### Collected data
════════
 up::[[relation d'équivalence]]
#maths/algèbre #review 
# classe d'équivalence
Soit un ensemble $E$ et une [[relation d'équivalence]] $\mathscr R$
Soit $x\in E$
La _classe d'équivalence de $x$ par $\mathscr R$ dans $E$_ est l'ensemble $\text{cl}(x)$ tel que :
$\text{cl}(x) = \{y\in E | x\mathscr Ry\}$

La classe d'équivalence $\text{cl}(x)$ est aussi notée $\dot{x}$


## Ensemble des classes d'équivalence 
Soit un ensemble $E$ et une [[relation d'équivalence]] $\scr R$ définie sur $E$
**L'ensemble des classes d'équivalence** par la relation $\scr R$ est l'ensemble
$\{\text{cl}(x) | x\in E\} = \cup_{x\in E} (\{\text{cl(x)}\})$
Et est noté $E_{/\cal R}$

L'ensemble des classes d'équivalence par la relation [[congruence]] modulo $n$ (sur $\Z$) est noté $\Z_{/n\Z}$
════════
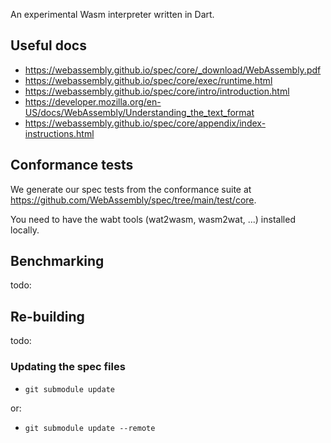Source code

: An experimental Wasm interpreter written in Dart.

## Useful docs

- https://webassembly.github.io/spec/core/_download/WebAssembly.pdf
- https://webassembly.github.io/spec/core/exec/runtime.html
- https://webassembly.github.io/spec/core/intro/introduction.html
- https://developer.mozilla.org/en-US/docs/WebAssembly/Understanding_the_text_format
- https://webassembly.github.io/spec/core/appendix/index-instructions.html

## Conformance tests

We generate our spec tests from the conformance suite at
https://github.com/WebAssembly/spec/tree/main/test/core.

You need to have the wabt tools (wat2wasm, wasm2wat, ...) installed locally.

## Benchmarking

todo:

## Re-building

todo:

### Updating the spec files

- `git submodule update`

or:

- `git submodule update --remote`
════════
### Task to carry out
What lines of the preceding data include the string "mathscr"? Pull them out.

### Reply to the task
Soit un ensemble $E$ et une [[relation d'équivalence]] $\mathscr R$
La _classe d'équivalence de $x$ par $\mathscr R$ dans $E$_ est l'ensemble $\text{cl}(x)$ tel que :
$\text{cl}(x) = \{y\in E | x\mathscr Ry\}$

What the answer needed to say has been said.